On December 24, 2008 at 11:29 am
This is such a positive article and so many can learn from this on how to be a better parent or roll model. With a little encouragement a child will learn so much easier in a more effective and positive way.
A much needed article.
Happy Holidays, Chan, and so may more.
CutestPrincess
On December 24, 2008 at 11:36 am
this is a good article, it’s a must to build a strong relationship with our kids! we must find the right words and action for them to follow! i always end each conversation with, “I love you” and they do the same! its great!
lindalulu
On December 24, 2008 at 11:47 am
Very nice article Chan. Happy Holidays!
Ispellbad
On December 24, 2008 at 1:19 pm
Good! Liked it!
Inna Tysoe
On December 24, 2008 at 2:44 pm
That was great!
Thanks,
Inna
MJPatrick
On December 24, 2008 at 4:52 pm
Children don’t do what you are telling them to do. They imitate what you do. Great post!
Unofre Pili
On December 24, 2008 at 5:29 pm
A must-read for teachers and parents around the world. I will take of this.
CA Johnson
On December 24, 2008 at 5:48 pm
Great article. This is very good advice that people need to know.
denguitar22
On December 24, 2008 at 6:29 pm
great article
sheba
On December 24, 2008 at 8:20 pm
Great article. Advice that we all should read. Thanks for sharing!~
Liane Schmidt
On December 24, 2008 at 11:07 pm
Lovely, considerate, wonderful article CHAN!!
Blessings.
Sincerely,
-Liane Schmidt.
eddiego65
On December 25, 2008 at 12:33 am
An excellent and insightful article.
Eunice Tan
On December 25, 2008 at 10:20 pm
It is an important article. A must for parents!
goodselfme
On December 26, 2008 at 12:35 pm
Not only are these words beneficial to children, but to anyone. Well done. A great post here and well received by your many friends.
Alexa Gates
On December 26, 2008 at 12:53 pm
Great words to use! Very important
Glynis Smy
On December 26, 2008 at 1:52 pm
We have to be careful as the wrong words can be a mistake that hurts or confuses. Good article.
Judy Sheldon
On December 26, 2008 at 11:28 pm
Great advise. We need to always aim for positive and refrain from being negative.
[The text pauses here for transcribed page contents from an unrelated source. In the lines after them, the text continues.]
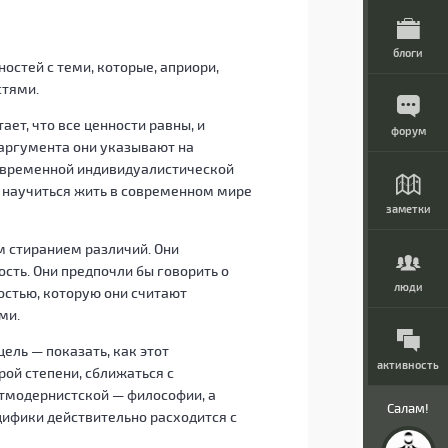
блоги
ностей с теми, которые, априори,
стями.
ает, что все ценности равны, и
форум
аргумента они указывают на
овременной индивидуалистической
а научиться жить в современном мире
заметки
ым стиранием различий. Они
сть. Они предпочли бы говорить о
люди
остью, которую они считают
ми.
ель — показать, как этот
активность
ой степени, сближаться с
тмодернистской — философии, а
Салам!
цифики действительно расходится с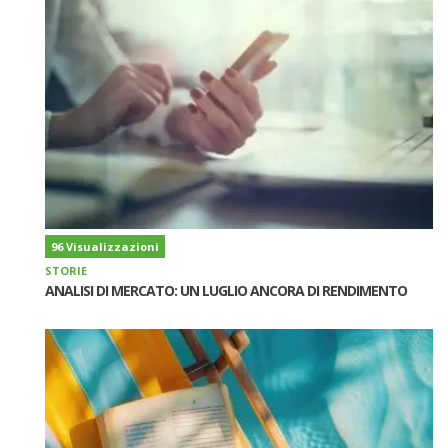
96 Visualizzazioni
STORIE
ANALISI DI MERCATO: UN LUGLIO ANCORA DI RENDIMENTO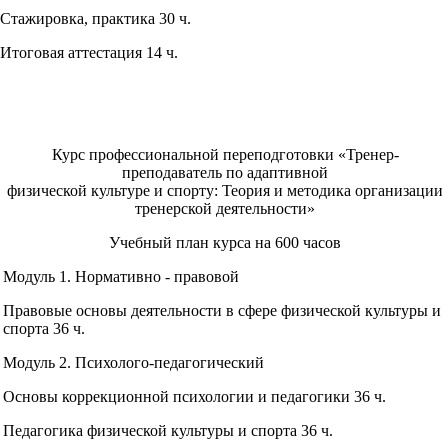
Стажировка, практика 30 ч.
Итоговая аттестация 14 ч.
Курс профессиональной переподготовки «Тренер-
преподаватель по адаптивной
физической культуре и спорту: Теория и методика организации
тренерской деятельности»
Учебный план курса на 600 часов
Модуль 1. Нормативно - правовой
Правовые основы деятельности в сфере физической культуры и
спорта 36 ч.
Модуль 2. Психолого-педагогический
Основы коррекционной психологии и педагогики 36 ч.
Педагогика физической культуры и спорта 36 ч.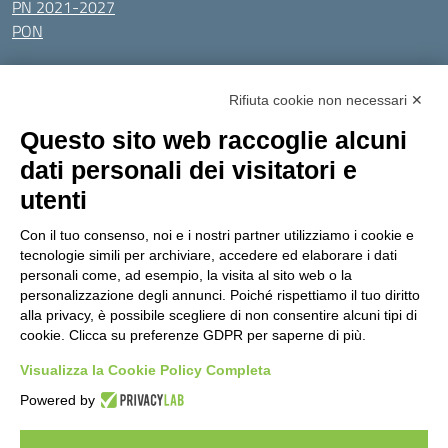
PN 2021-2027
PON
Tutti gli argomenti
Rifiuta cookie non necessari ✕
Amministrazione Trasparente
Albo online
Privacy Policy
Questo sito web raccoglie alcuni
Dichiarazione di accessibilità
Obiettivi di accessibilità
dati personali dei visitatori e
Seguici su:
utenti
Con il tuo consenso, noi e i nostri partner utilizziamo i cookie e
Indirizzo:
Via Gaetano Donizetti 30, Collegno
tecnologie simili per archiviare, accedere ed elaborare i dati
Centralino:
0114053925
Email:
toic8cg002@istruzione.it
personali come, ad esempio, la visita al sito web o la
Posta elettronica certificata (PEC):
toic8cg002@pec.istruzione.it
personalizzazione degli annunci. Poiché rispettiamo il tuo diritto
alla privacy, è possibile scegliere di non consentire alcuni tipi di
Codice fiscale: 95641450010
cookie. Clicca su preferenze GDPR per saperne di più.
Codice meccanografico:
toic8cg002
Visualizza la Cookie Policy Completa
Codice Indice delle Pubbliche Amministrazioni (IPA): D0ZZDV0V
Codice unico di fatturazione (CUF): FJDH3Z
Powered by
Copyright 2023 © ISTITUTO COMPRENSIVO "GUGLIELMO MARCONI" |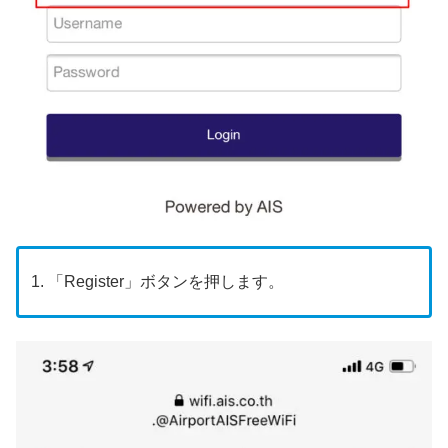
「Register」ボタンを押します。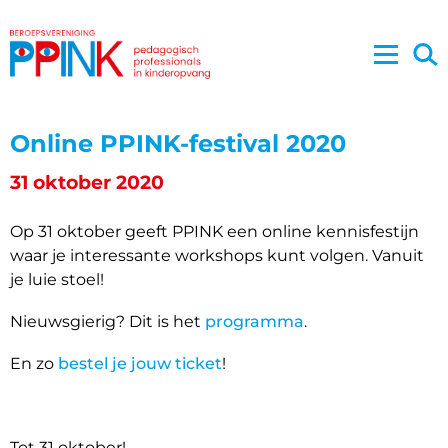
Online PPINK-festival 2020
31 oktober 2020
Op 31 oktober geeft PPINK een online kennisfestijn
waar je interessante workshops kunt volgen. Vanuit
je luie stoel!
Nieuwsgierig? Dit is het
programma
.
En zo
bestel je jouw ticket
!
Tot 31 oktober!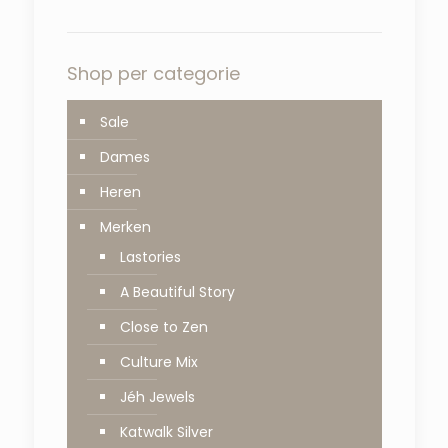
Shop per categorie
Sale
Dames
Heren
Merken
Lastories
A Beautiful Story
Close to Zen
Culture Mix
Jéh Jewels
Katwalk Silver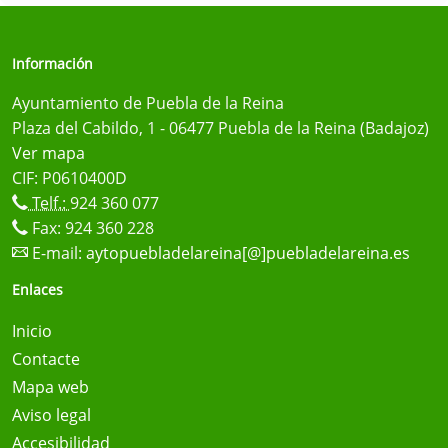
Información
Ayuntamiento de Puebla de la Reina
Plaza del Cabildo, 1 - 06477 Puebla de la Reina (Badajoz)
Ver mapa
CIF: P0610400D
Telf.:
924 360 077
Fax: 924 360 228
E-mail:
aytopuebladelareina[@]puebladelareina.es
Enlaces
Inicio
Contacte
Mapa web
Aviso legal
Accesibilidad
Thanks so much and God bless.
nobert soloria bermosa
On December 27, 2008 at 6:06 am
…truly the best words for the young ones
Jamie Lee
On December 27, 2008 at 7:04 pm
I love your article. It is very helpful. Keep up the good work.
PR Mace
On December 28, 2008 at 6:00 pm
Well done article. I could have used this advice while raising our children. I always thought when we took our children home from the hospital that we should have been given an instruction manual.
valli
On December 31, 2008 at 10:22 am
What an insightful article!
Jenny Heart
On January 15, 2009 at 9:06 am
I agree that negative expressions can kill a childs spirit, and lead to many sad emotions in the future. I agree to treat them with all due respect. Great thoughtful writing!
trishia
On February 19, 2009 at 9:53 pm
I feel disgust when I think of the many children not being nurtured by these positive avenues. They worked for my children,and I try to pass them on to others.